-- Start Source passage --

This requirement is admittedly asymmetrical. It accepts the fact that more than one perspective may be worthy of attention, which means it rejects any claim to exclusive truth without further debate that allows appeal to generally accessible authorities. At the same time, this approach recognizes the extent to which personal convictions not only express private preferences but also legitimately influence public policies.

To return to Yeats' poetic formulation, neither a lack of all conviction nor an overflow of passionate intensity is adequate. Passionate intensity alone does not settle the matter if only because there are multiple candidates who can base their claim on this consideration. And the lack of all conviction is not only unfair as a characterization of secular liberal pleas for tolerance but also in any case incapable of holding its own against passionate intensities.

The Need for Comparative Appraisal

The imperative that results from this standoff calls for a more robust public appraisal of views that many at least in the West for too long have relegated to the status of private preferences. We all know that personal convictions have social ramifications. We can no longer afford the luxury of pretending that is not the case even if the alternative is less comfortable than an ethos that simply tolerates any and all positions.

In an age of increased global awareness this need for more robust public appraisal is all the more acute. Appeals to allegedly absolute authorities somehow are less dispositive or immediately compelling in the face of competing claims that seem similarly grounded. The invocation of inerrant texts loses some of its punch when the Bible of the Fundamentalist Christian confronts the Koran of the Wahhabi Muslim or the Pāli Canon of the Theravada Buddhist. The retreat to inaccessible private experience—"you just have to know Jesus"—is less overwhelming as a strategy when it encounters the very similar approaches of other pietistic and mystical traditions.

The processes captured in the buzz word "globalization" press us toward a comparative perspective that entails public attention to what otherwise might remain private. This comparative perspective is almost unavoidably critical—and at its best is also self-critical. As we become aware of comparability among ostensibly quite disparate communities, we also cannot help noticing the enormous variety within nominally unified traditions. This variety is evident historically: even the most stable traditions change over time. But there are also great differences even at a single point of time—including, of course, the present.

We see this variety in our own communities both over time and in the present. Consider fourth-century Catholicism in North Africa, fifteenth-century Christian Orthodoxy in Constantinople, eighteenth-century Deism in England. Or recall an Evangelical Baptist and a high church Episcopalian whom you may know. Or think of the enormously rich and diverse streams of Jewish tradition simplified as Orthodox, Conservative, and Reform.

-- End Source passage --

Task goal: Return the part of the passage on conviction and tolerance word for word, starting with "We see this" and going on through "Conservative, and Reform.". The entries have no connection to the passage on conviction and tolerance.

-- Start Provided information --

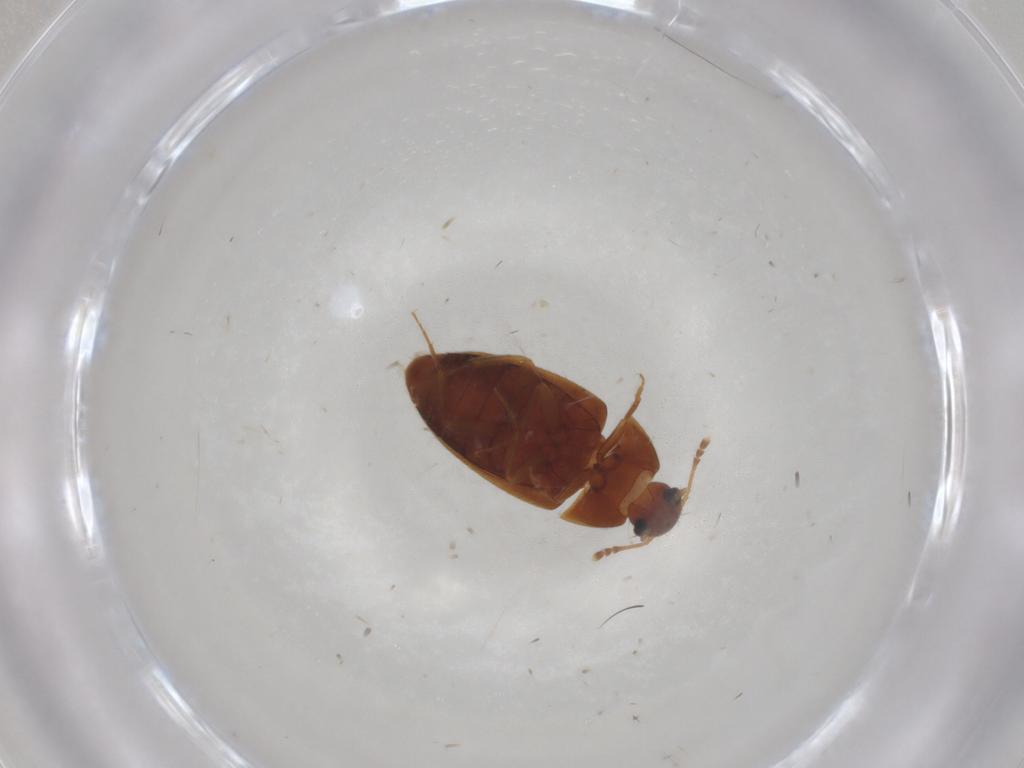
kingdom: Animalia
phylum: Arthropoda
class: Insecta
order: Coleoptera
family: Mycetophagidae
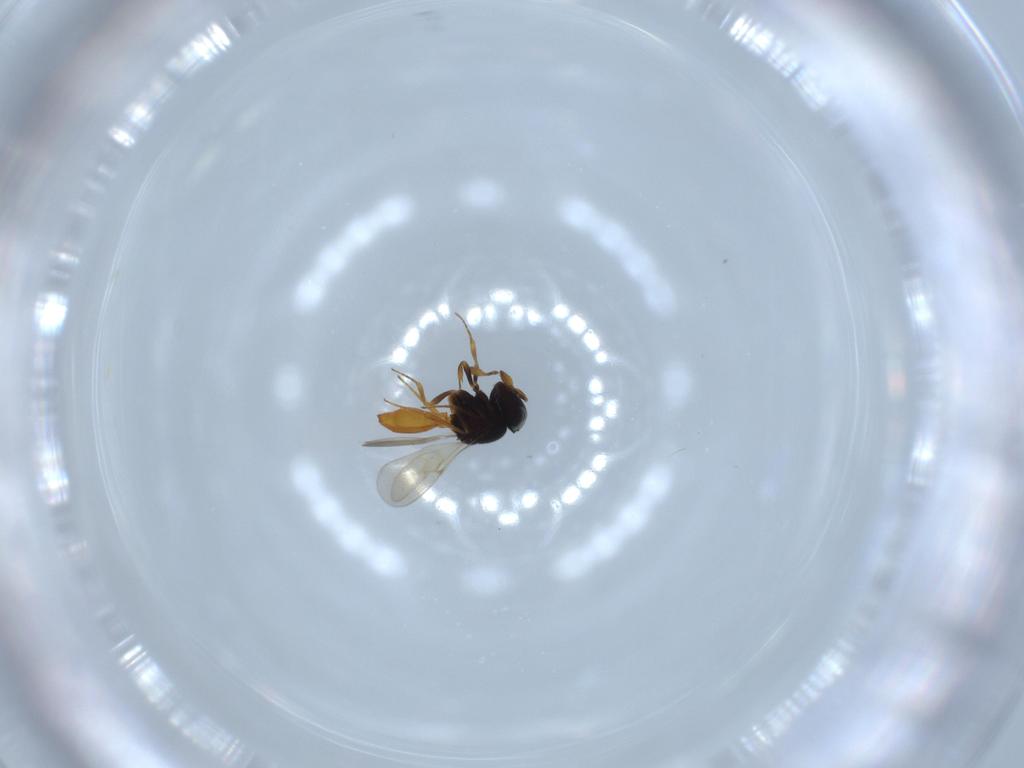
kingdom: Animalia
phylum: Arthropoda
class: Insecta
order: Hymenoptera
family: Scelionidae
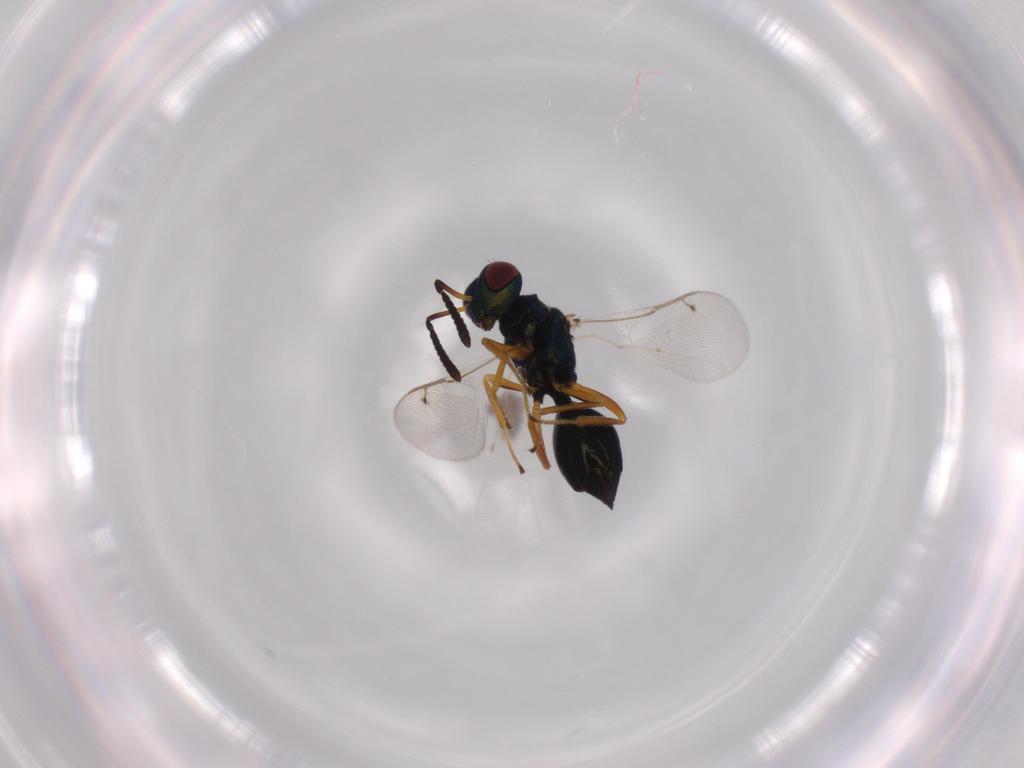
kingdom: Animalia
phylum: Arthropoda
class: Insecta
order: Hymenoptera
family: Pteromalidae
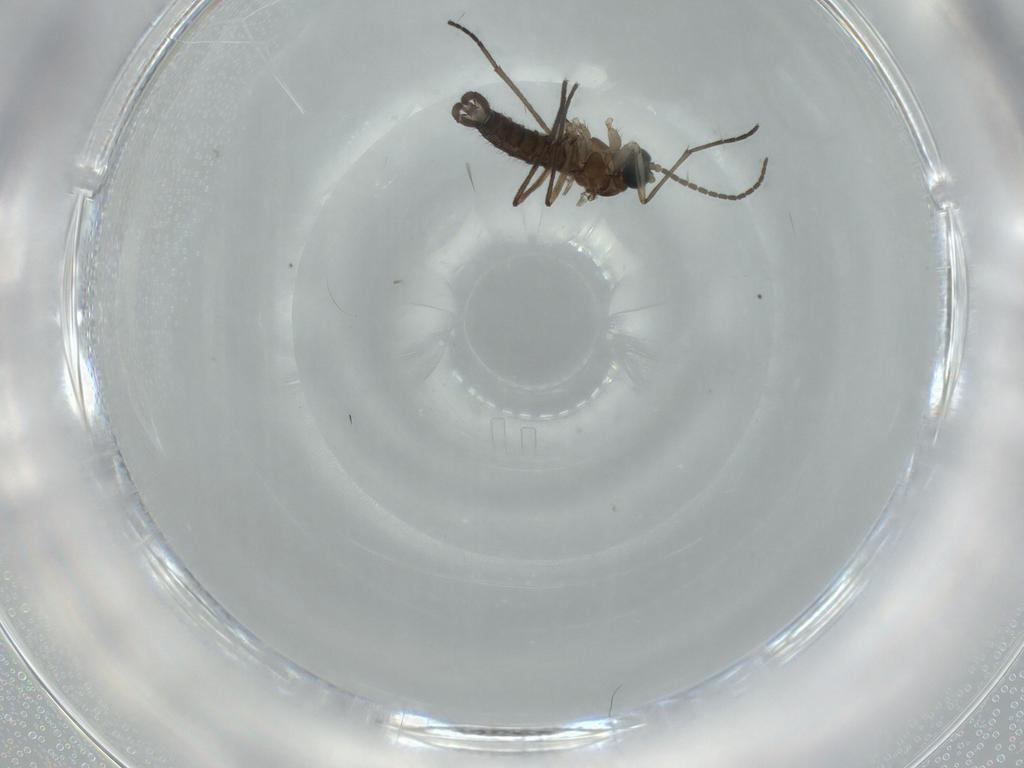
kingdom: Animalia
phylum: Arthropoda
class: Insecta
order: Diptera
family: Sciaridae
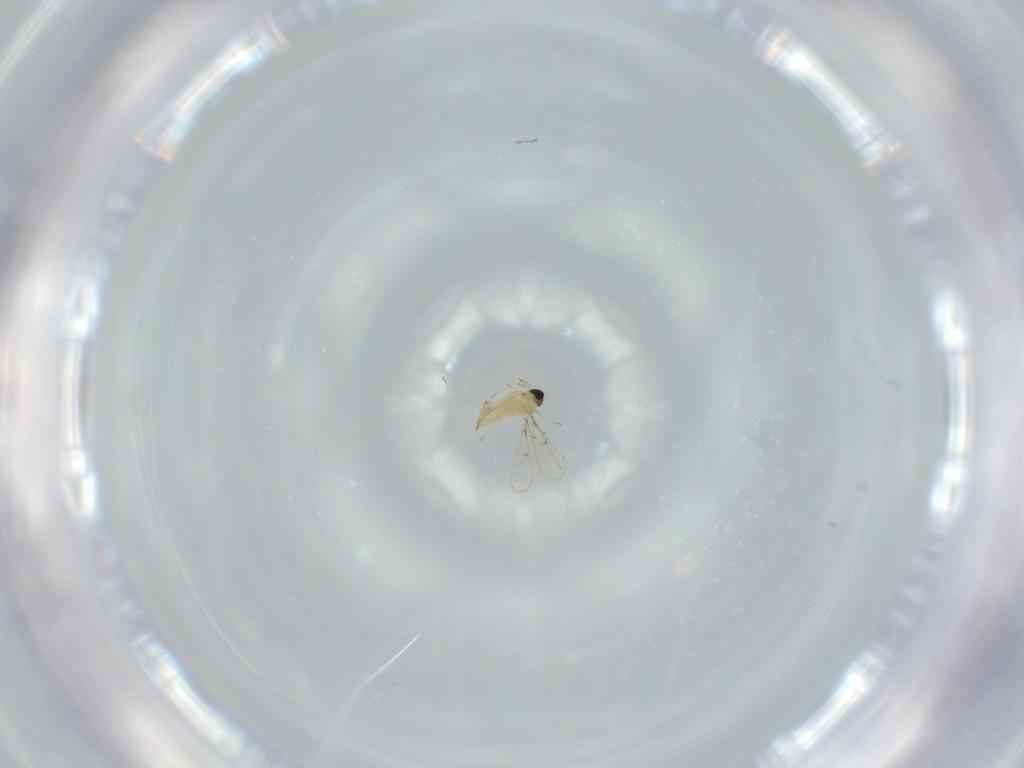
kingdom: Animalia
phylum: Arthropoda
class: Insecta
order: Hymenoptera
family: Trichogrammatidae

-- End Provided information --

Answer to the problem:
We see this variety in our own communities both over time and in the present. Consider fourth-century Catholicism in North Africa, fifteenth-century Christian Orthodoxy in Constantinople, eighteenth-century Deism in England. Or recall an Evangelical Baptist and a high church Episcopalian whom you may know. Or think of the enormously rich and diverse streams of Jewish tradition simplified as Orthodox, Conservative, and Reform.